• [ABOUT THIS EXERCISE]: Count how many lines in the entries below hold "Table". Only the number belongs in the answer.
● ● ● ●
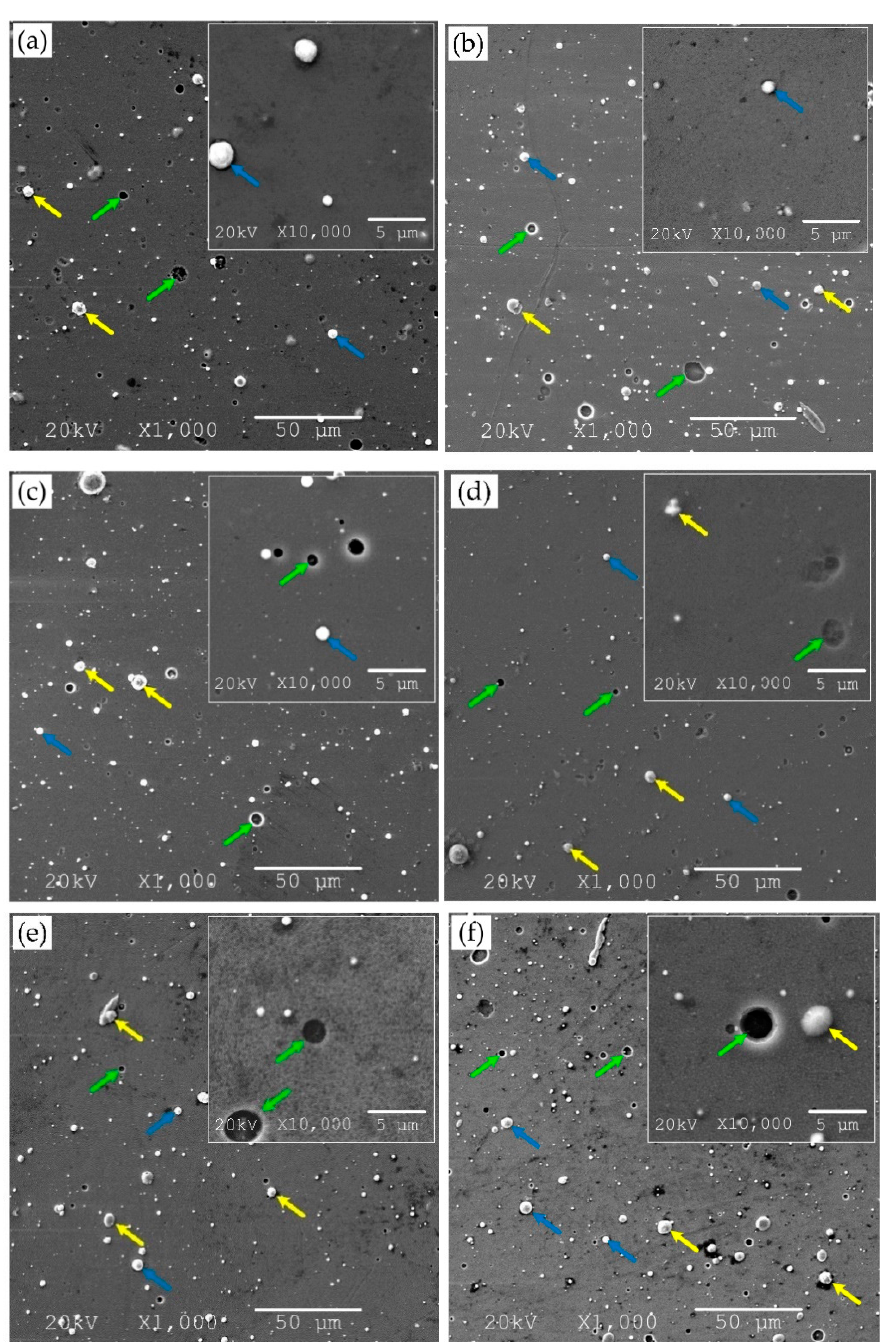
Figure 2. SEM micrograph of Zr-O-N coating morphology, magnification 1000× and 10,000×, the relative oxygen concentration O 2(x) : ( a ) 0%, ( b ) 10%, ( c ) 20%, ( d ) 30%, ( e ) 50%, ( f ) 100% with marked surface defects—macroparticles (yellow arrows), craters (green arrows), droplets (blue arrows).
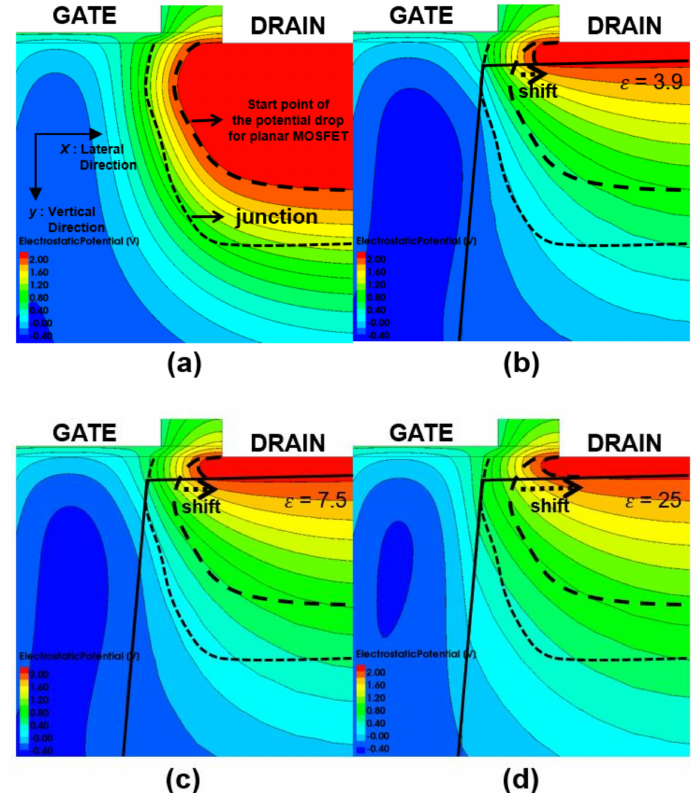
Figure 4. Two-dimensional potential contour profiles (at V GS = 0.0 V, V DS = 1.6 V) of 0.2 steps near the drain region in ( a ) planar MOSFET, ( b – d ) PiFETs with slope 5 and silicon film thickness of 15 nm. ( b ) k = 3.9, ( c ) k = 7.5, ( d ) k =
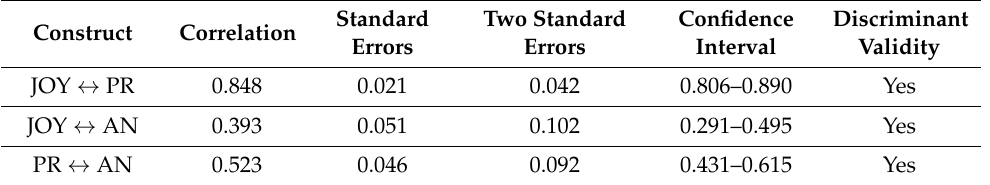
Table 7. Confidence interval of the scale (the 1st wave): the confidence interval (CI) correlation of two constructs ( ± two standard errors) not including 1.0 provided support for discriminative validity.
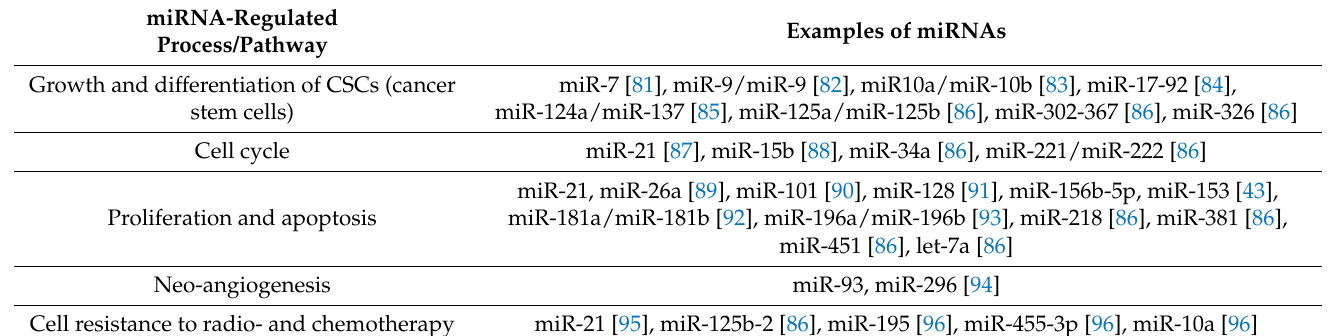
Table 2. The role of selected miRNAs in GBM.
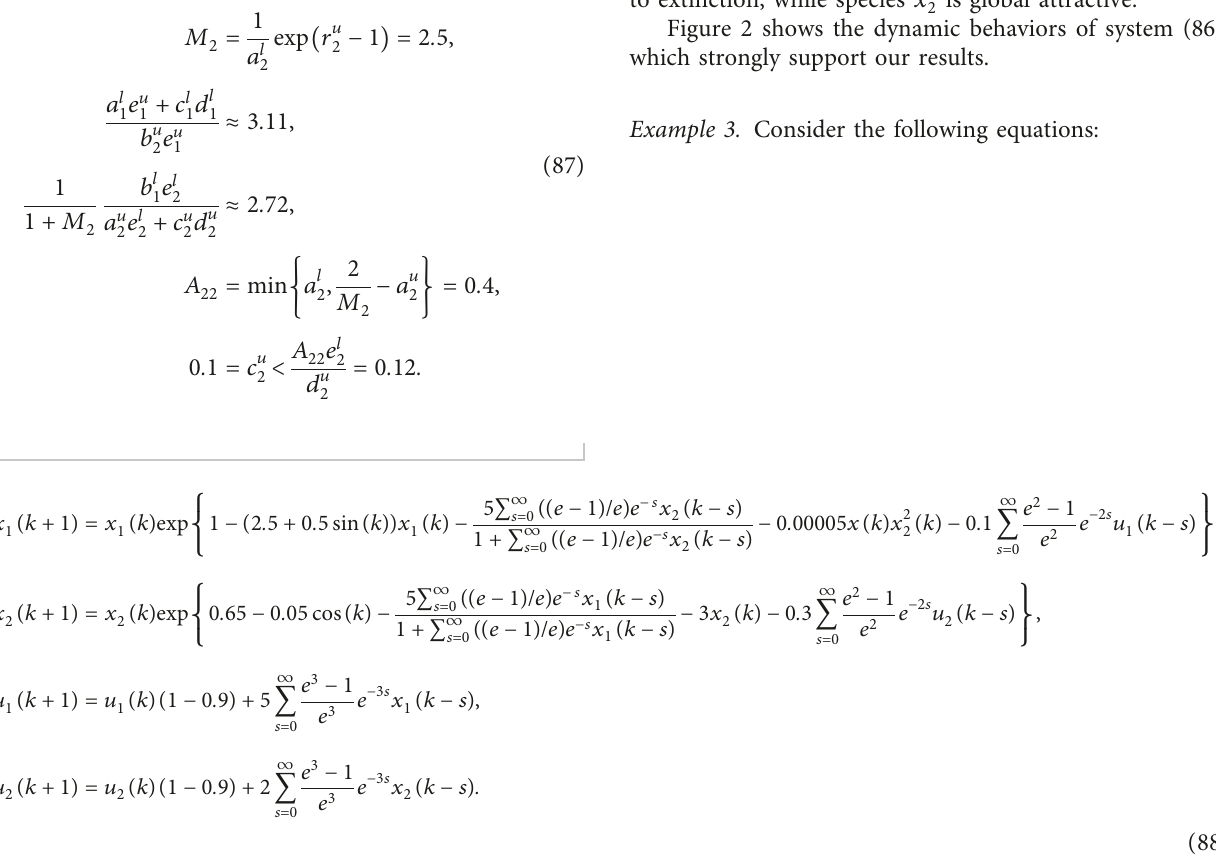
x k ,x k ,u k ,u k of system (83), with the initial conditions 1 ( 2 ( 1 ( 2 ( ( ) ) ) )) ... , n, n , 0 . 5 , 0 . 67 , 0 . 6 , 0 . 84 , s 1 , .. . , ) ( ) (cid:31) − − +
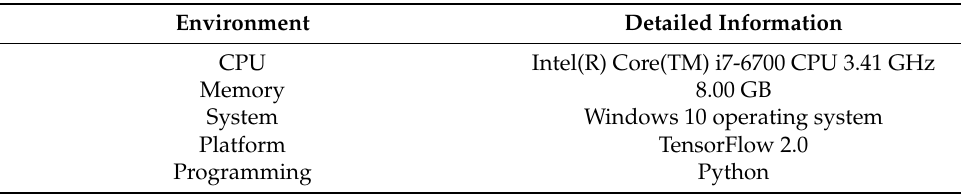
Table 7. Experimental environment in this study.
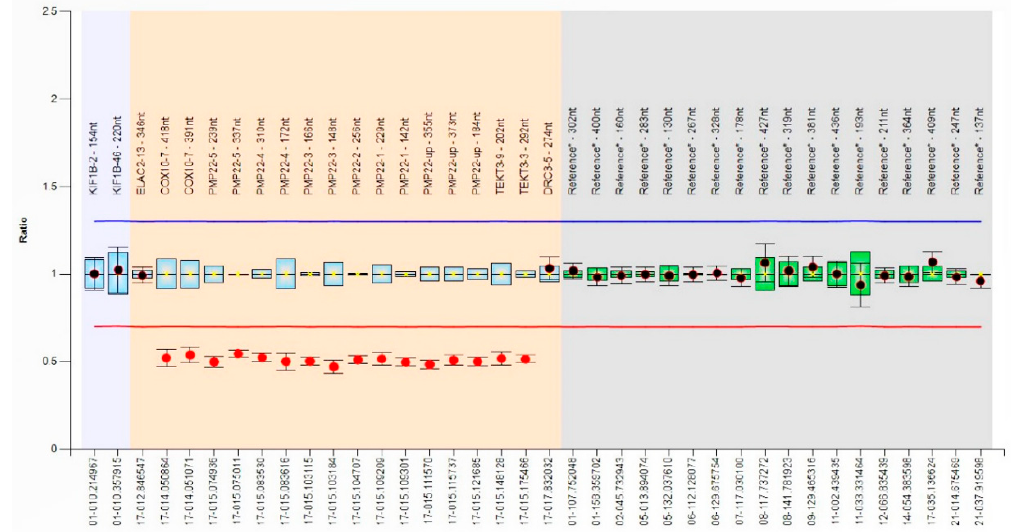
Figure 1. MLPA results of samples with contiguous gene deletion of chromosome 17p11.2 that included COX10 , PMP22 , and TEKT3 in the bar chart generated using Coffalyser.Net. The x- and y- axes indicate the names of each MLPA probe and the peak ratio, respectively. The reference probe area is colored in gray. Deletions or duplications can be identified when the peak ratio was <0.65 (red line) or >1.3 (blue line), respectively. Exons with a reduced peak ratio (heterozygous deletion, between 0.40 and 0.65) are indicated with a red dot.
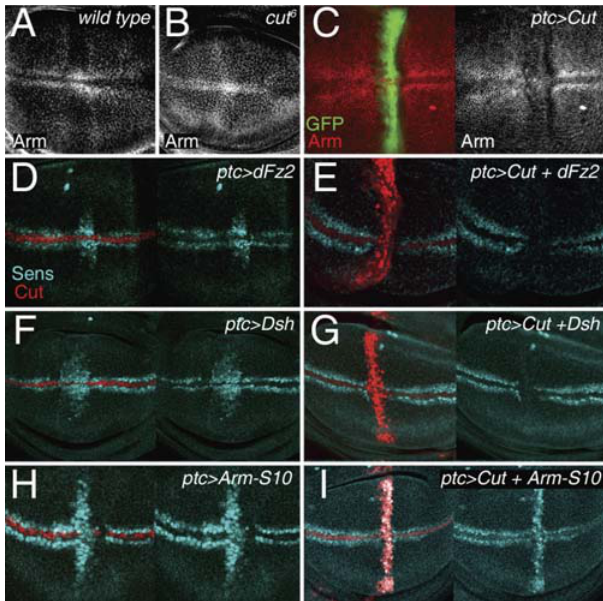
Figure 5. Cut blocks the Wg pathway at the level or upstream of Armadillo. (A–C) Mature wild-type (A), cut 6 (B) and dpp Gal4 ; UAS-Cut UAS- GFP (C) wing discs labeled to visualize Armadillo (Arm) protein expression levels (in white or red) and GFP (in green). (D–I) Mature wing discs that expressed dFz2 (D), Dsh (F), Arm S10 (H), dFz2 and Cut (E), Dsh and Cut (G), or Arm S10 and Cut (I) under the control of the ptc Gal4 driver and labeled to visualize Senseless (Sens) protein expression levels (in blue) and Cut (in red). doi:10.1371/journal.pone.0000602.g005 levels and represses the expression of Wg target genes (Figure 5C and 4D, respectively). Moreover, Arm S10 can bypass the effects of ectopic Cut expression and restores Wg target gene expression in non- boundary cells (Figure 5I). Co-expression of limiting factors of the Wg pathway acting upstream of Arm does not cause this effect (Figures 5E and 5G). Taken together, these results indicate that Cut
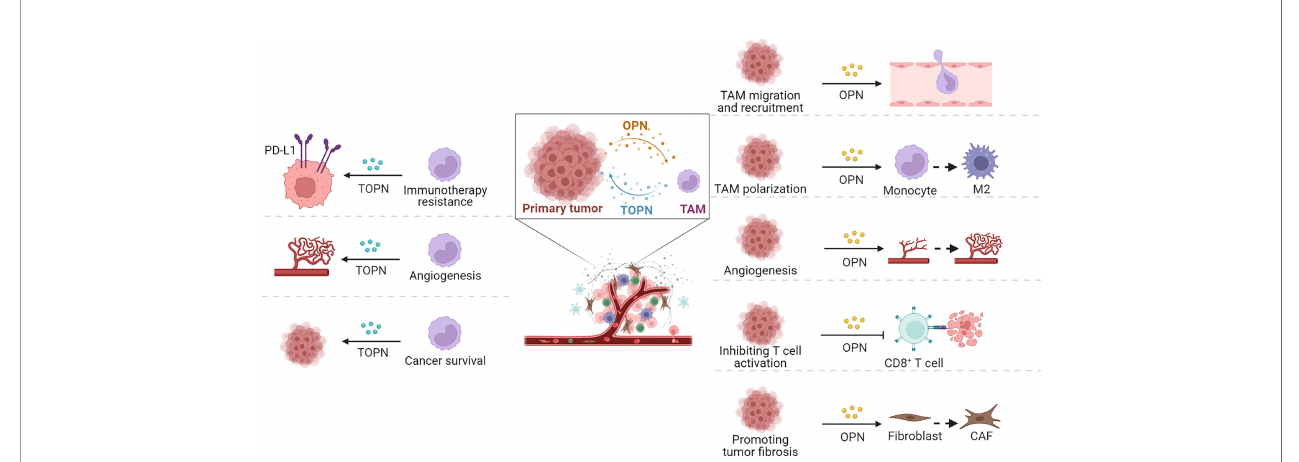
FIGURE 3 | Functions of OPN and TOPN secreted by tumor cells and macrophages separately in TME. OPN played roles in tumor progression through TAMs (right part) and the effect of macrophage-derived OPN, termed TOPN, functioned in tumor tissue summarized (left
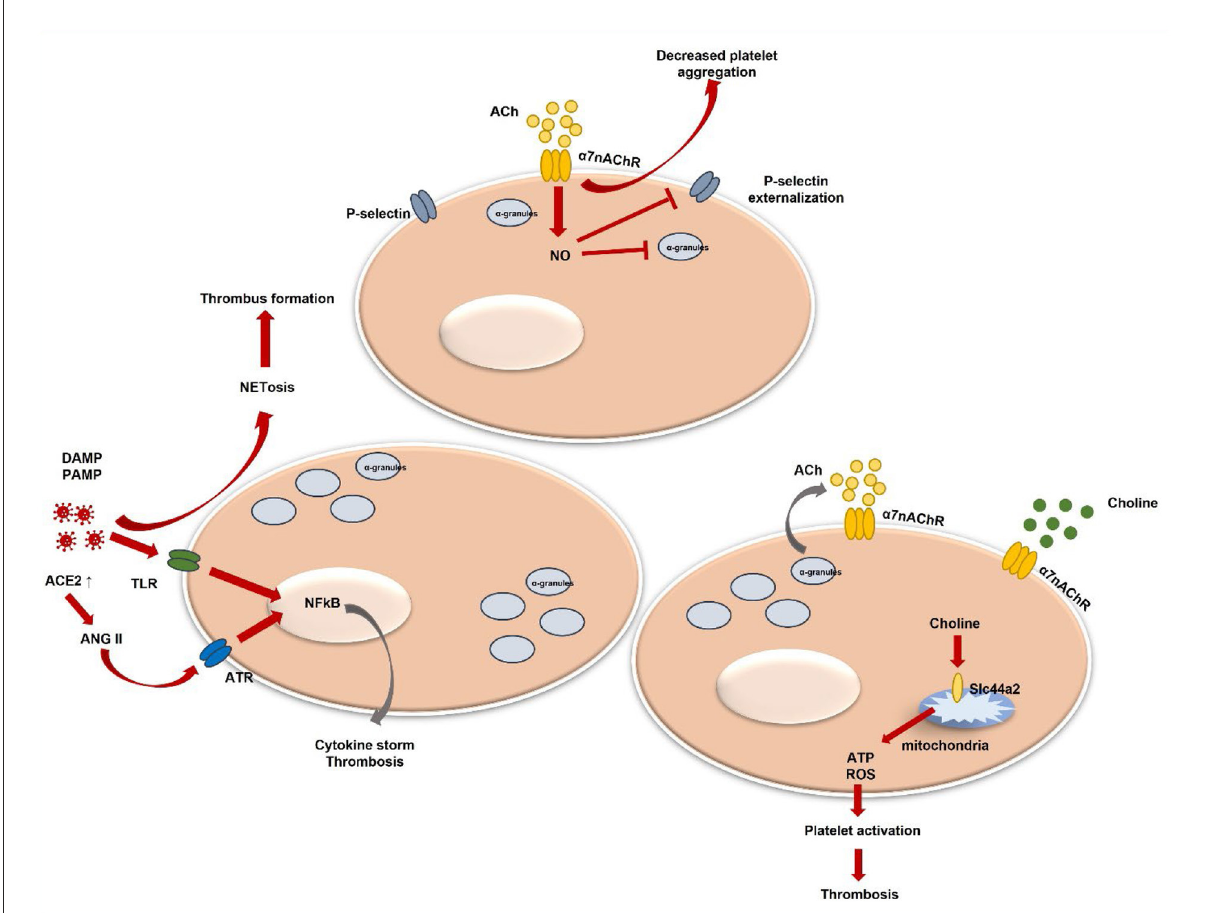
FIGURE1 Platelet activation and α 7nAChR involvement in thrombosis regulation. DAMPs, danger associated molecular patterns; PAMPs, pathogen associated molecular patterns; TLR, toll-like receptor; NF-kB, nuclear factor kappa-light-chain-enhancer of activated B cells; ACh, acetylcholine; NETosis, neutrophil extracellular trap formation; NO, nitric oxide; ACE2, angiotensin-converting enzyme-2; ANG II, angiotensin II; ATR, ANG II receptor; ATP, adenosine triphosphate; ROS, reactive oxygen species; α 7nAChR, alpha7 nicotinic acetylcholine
● ● ● ●
• [RESULT OF THE TASK]: 3